First import Form, fields, bootstrap as:
from flask_wtf import Form
from wtforms import StringField #etc
from flask_bootstrap import Bootstrap
Config secret key and bootstrap
app = Flask(__name__)
app.config['SECRET_KEY'] = 'secret key'
Bootstrap(app)
create your form as your used to:
class ContactForm(Form):
name = TextField("Name", [validators.Required()])
email = TextField("Email",[validators.Required(), validators.email()])
subject = TextField("Subject", [validators.Required()])
message = TextAreaField("Message", [validators.Required()])
submit = SubmitField("Send")
Nothing special in the routing aswell, just return it normaly.
In the html:
{% extends "bootstrap/base.html" %}
{% import "bootstrap/wtf.html" as wtf %}
{% if form %}
{{ wtf.quick_form(form, ) }}
{% endif %}
And that's it.

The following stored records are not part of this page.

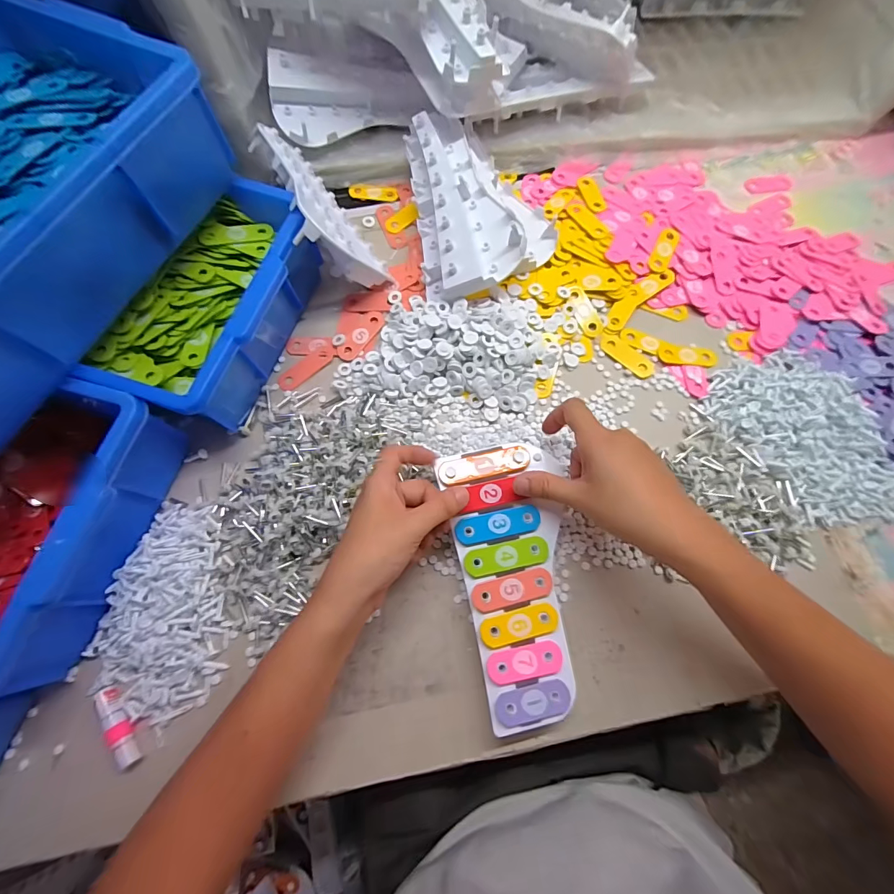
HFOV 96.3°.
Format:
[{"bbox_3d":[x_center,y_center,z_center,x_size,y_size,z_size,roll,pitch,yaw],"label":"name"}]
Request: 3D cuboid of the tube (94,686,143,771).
[{"bbox_3d":[-0.277,0.234,0.335,0.017,0.012,0.066,-37,76,-10],"label":"tube"}]

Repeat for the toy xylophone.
[{"bbox_3d":[0.061,0.111,0.358,0.113,0.033,0.229,-4,70,-1],"label":"toy xylophone"}]

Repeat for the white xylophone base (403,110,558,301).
[{"bbox_3d":[0.041,-0.279,0.462,0.155,0.062,0.232,-8,73,-2],"label":"white xylophone base"}]

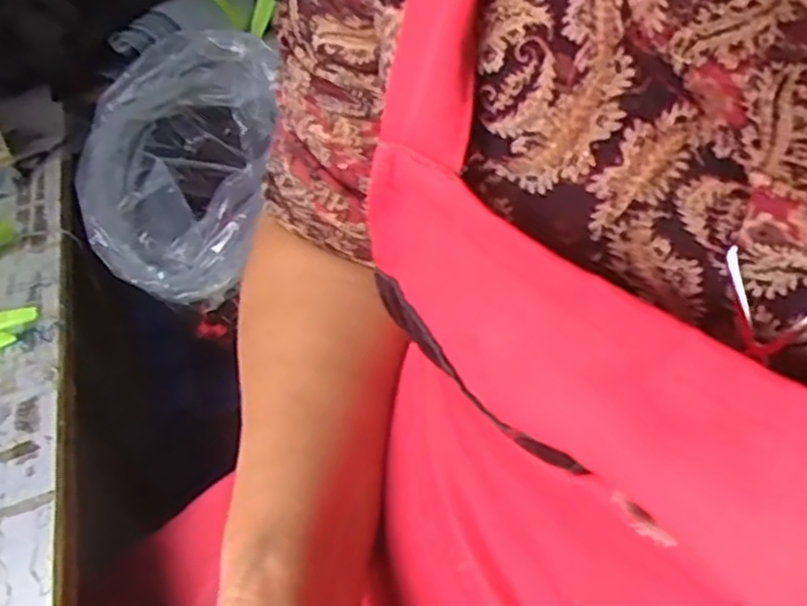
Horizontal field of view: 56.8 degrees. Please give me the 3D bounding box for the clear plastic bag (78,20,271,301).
[{"bbox_3d":[-0.205,-0.131,0.749,0.219,0.140,0.261,12,81,29],"label":"clear plastic bag"}]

Hope you find some (or all) of it useful.
Update for #Yuji'Tomita'Tomita answer :
You should import FlaskForm instead of Form
from flask_wtf import FlaskForm
from wtforms import TextField, TextAreaField, SubmitField, validators
The error that you're seeing is telling you that forms.ContactForm has no method called "hidden_tag". You're referencing that method on the 6th line of contact.html like this:
{{ form.hidden_tag() }}
According to the flask documentation, this is the correct way to implement CSRF protection.
I would start by removing the line that references "form.hidden_tag()", then see if your form works. Then go back and implement CSRF protection per those instructions from the documentation.